(TRAVAIL À FAIRE)
**a.** Répondez à ces questions sur l'extrait consacré aux demandes d'asile en détention :
(i) De quelle date est l'avis du Contrôleur général des lieux de privation de liberté ?
(ii) Quel tribunal les requérants ont-ils saisi ?
(iii) Combien de personnes incarcérées à Fresnes ont engagé cette démarche début 2019 ?
**b.** Relevez toutes les associations qui, d'après l'extrait sur l'asile en prison, ont soutenu les personnes détenues à Fresnes.
**c.** Poursuivez le texte sur les demandes d'asile des personnes détenues à partir de sa dernière phrase.

(EXTRAIT)
==========

L’épineuse question des demandes d’asile

Pour les personnes étrangères détenues, effectuer une demande d’asile a longtemps été un vœun pieux. Bien qu’une circulaire publiée en 2019 soit venue prévoir une procédure spécifique applicable en prison, celle-ci n’a cependant pas levé toutes les difficultés.

La loi est silencieuse quant au traitement des demandes d’asile formulées par des personnes détenues. Comme l’avait relevé le Contrôleur général des lieux de privation de liberté (CGLPL) dans son avis du 9 mai 2014, la logique voudrait donc que la procédure de droit commun leur soit applicable. Or dans les faits, celle-ci s’avère particulièrement inadaptée aux contraintes inhérentes à la détention. Les raisons à cela sont nombreuses, à commencer par la difficulté d’honorer plusieurs rendez-vous successifs auprès de diverses administrations dans un délai relativement restreint. Ces démarches nécessitant une permission de sortir, elles sont même impossibles pour les personnes qui n’y sont pas éligibles, car placées en détention provisoire ou visées par une mesure d’expulsion par exemple. Jusque récemment, la quasi-totalité des demandes initiées depuis un établissement pénitentiaire restaient donc sans réponse, en dépit du droit fondamental de solliciter une protection sur le sol français. Un empêchement d’autant plus inacceptable pour des personnes s’exposant à l’exécution d’une procédure d’expulsion du territoire à l’issue de leur peine, et qu’une série de mésaventures a parfois conduit à être incarcérées peu de temps après leur arrivée sur le territoire. Début 2019, sept personnes incarcérées au centre pénitentiaire de Fresnes ont fait l’épreuve de ces difficultés. Soutenues par un ensemble d’associations – Droits d’urgence, l’OIP, La Cimade et le Gisti –, elles ont alors saisi le tribunal administratif de Melun d’un référé visant à ordonner l’enregistrement de leur demande d’asile par le préfet du Val-de-Marne. Dans ses ordonnances(4), le juge reconnaissait l’impasse rencontrée par les requérants, confirmant par la même occasion que la procédure d’asile de droit commun avait bien vocation à s’appliquer en milieu carcéral. Une position reprise peu de temps après par le Conseil d’État(5).

==========

(Extraits de données)
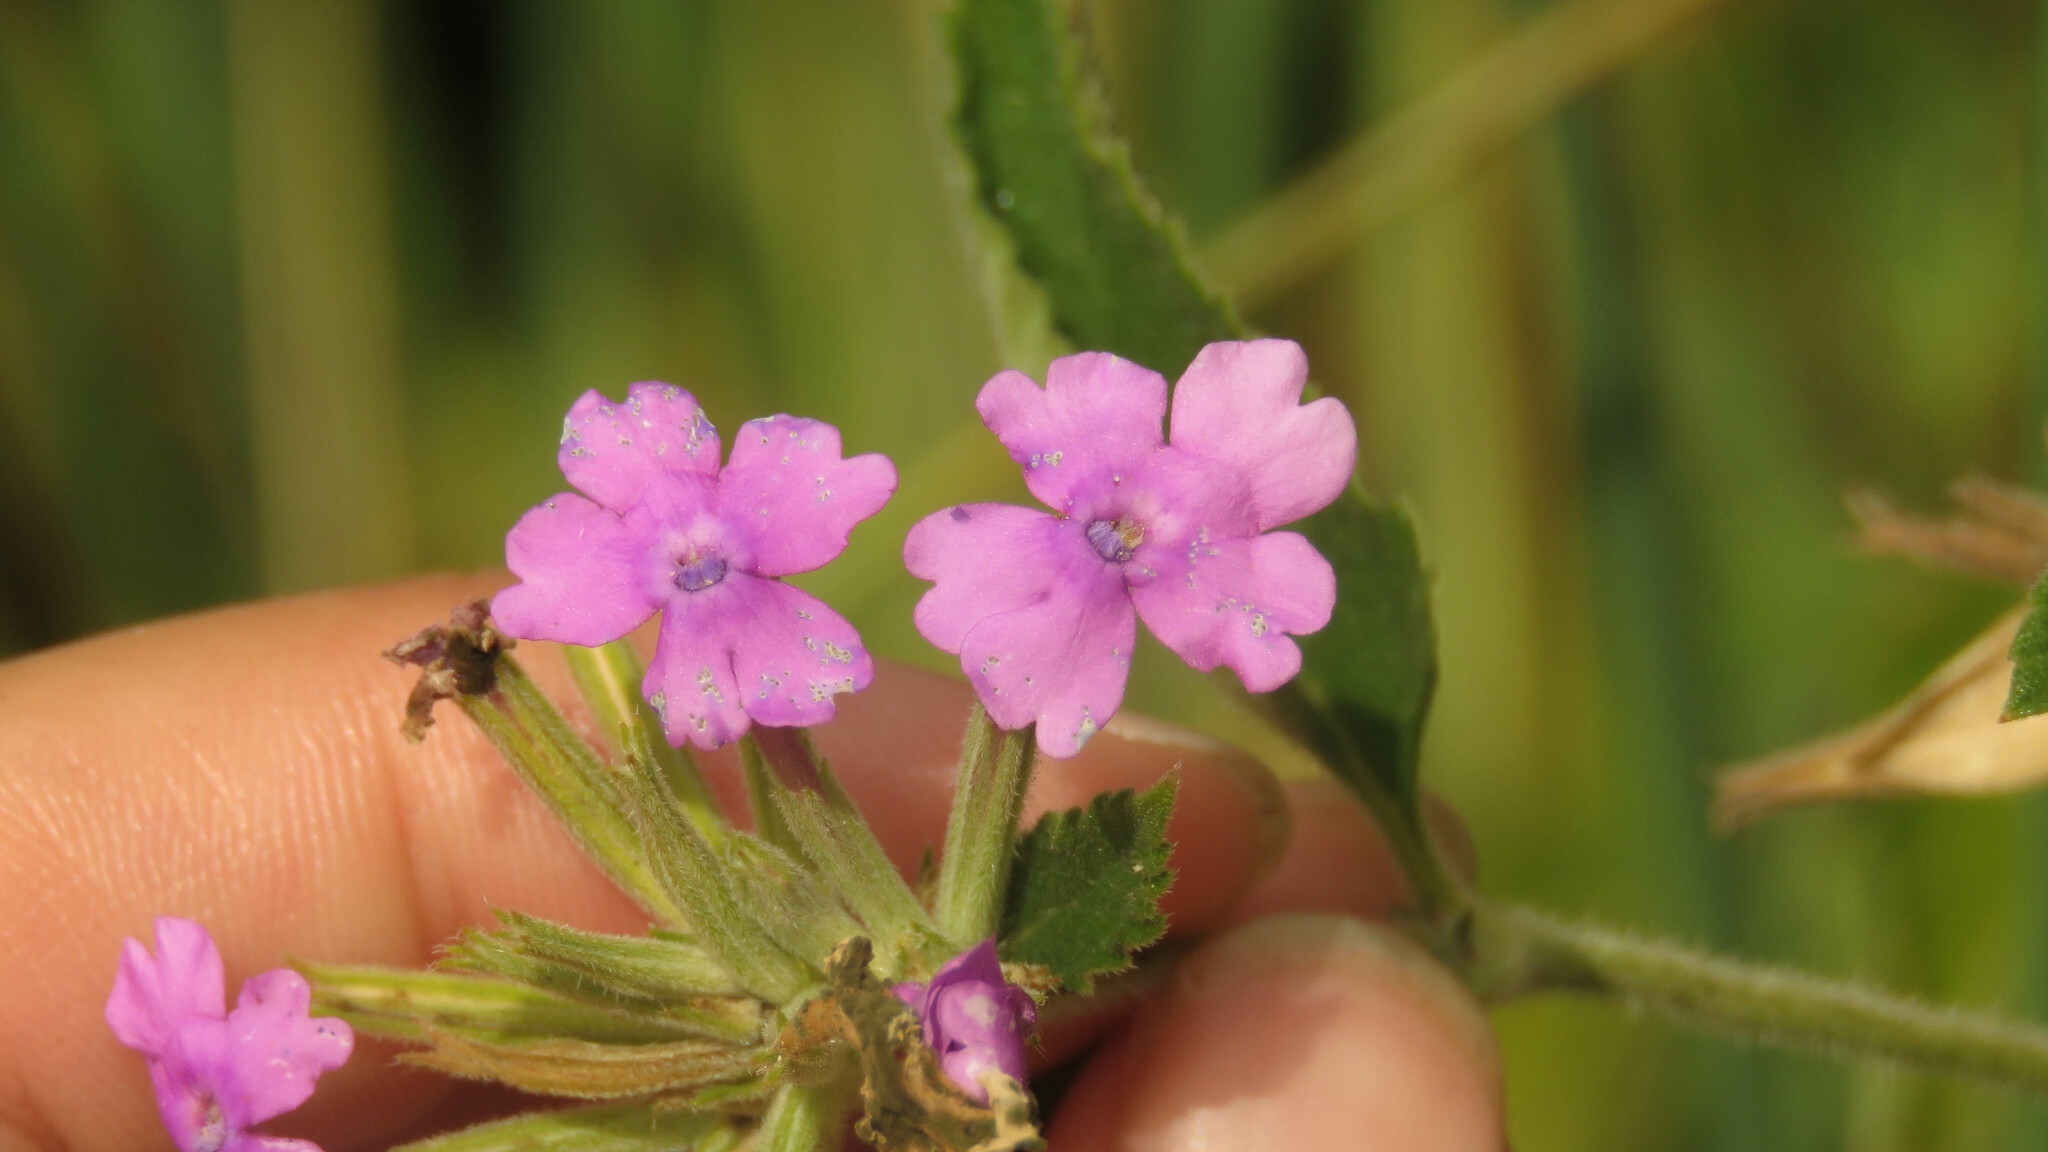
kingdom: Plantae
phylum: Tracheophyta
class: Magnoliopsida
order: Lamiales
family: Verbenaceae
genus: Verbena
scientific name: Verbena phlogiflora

==========

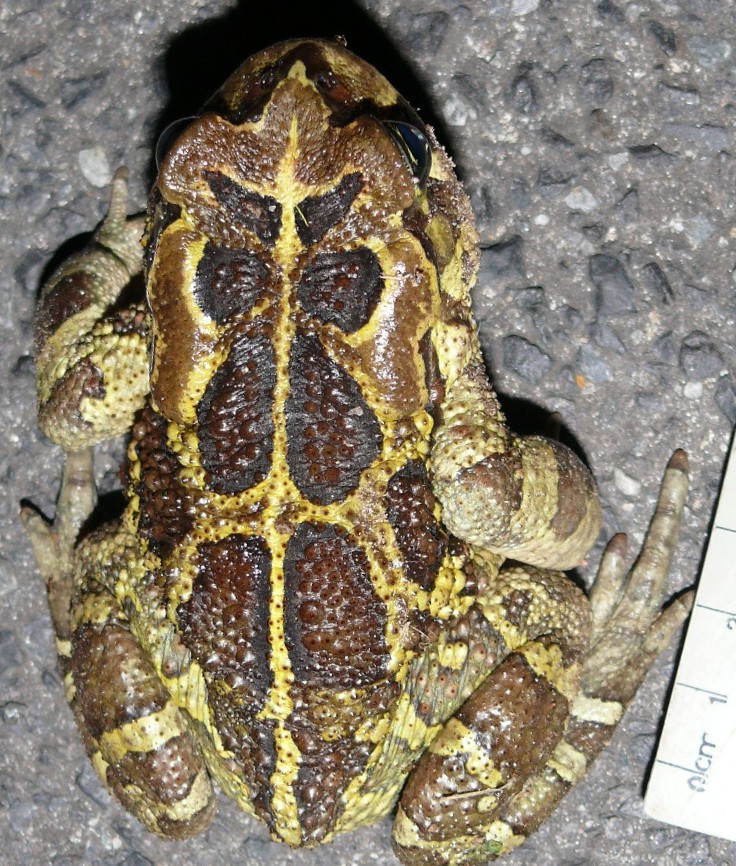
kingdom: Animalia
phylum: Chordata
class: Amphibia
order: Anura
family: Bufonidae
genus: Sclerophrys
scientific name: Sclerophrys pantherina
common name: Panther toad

==========

(CORRIGÉ DE L'EXERCICE)
**a.**
(i) Du 9 mai 2014.
(ii) Le tribunal administratif de Melun.
(iii) Sept personnes.

**b.** Droits d'urgence, l'OIP, La Cimade, le Gisti

**c.**
Attendue de longue date, cette jurisprudence a rapidement contraint le gouvernement à se saisir du problème : en août 2019, le ministre de l’Intérieur détaillait une procédure d’enregistrement des demandes d’asile pouvant être mise en œuvre en détention. Plus étonnant, ces dispositions étaient contenues au sein de la nouvelle instruction relative à l’éloignement des étrangers faisant l’objet d’une mesure d’éloignement(6). Un choix assumé d’appréhender la demande d’asile sous le seul prisme de la protection contre l’expulsion plutôt que comme l’expression d’un droit inaliénable devant être garanti en toutes circonstances. Et l’occasion manquée de légiférer sur le sujet, à l’instar des régimes spécifiques prévus pour les demandeurs placés en zone d’attente ou en centre de rétention administrative. Car l’instruction ministérielle est avant tout une chimère juridique : elle interprète la loi, oriente les préfets sur le droit applicable mais ne revêt aucun caractère contraignant. Malgré tout, cette nouvelle procédure constitue une avancée. Reste à observer, en pratique, comment les préfets s’empareront des demandes qui leur seront adressées. Coordinatrice du point d’accès au droit au centre pénitentiaire de Fresnes, Dalia Frantz identifie d’ores et déjà deux difficultés majeures dans cet établissement, signataire d’un protocole dédié aux demandes d’asile avec la préfecture du Val-de-Marne : « Les délais d’enregistrement restent en moyenne très longs et il est fréquent que les personnes soient libérées avant même que leur demande ait été formellement prise en compte », les privant ainsi d’un droit au maintien en France à la sortie. Par ailleurs, la juriste regrette qu’aucun accès à l’interprétariat n’ait été prévu : « Cela oblige les personnes à s’adresser à un codétenu pour rédiger leur récit en français, au mépris de toute la confidentialité qui s’impose en la matière. » Des garanties en somme bien précaires.

Par Julien Fischmeister

(1) TA Melun, 13 mars 2019, n° 1902255.
(2) CE, 27 nov. 2019, Droits d’urgence et autres, n° 433520.
(3) Instruction du 16 août 2019 relative à l’amélioration de la coordination du suivi des étrangers incarcérés faisant l’objet d’une mesure d’éloignement.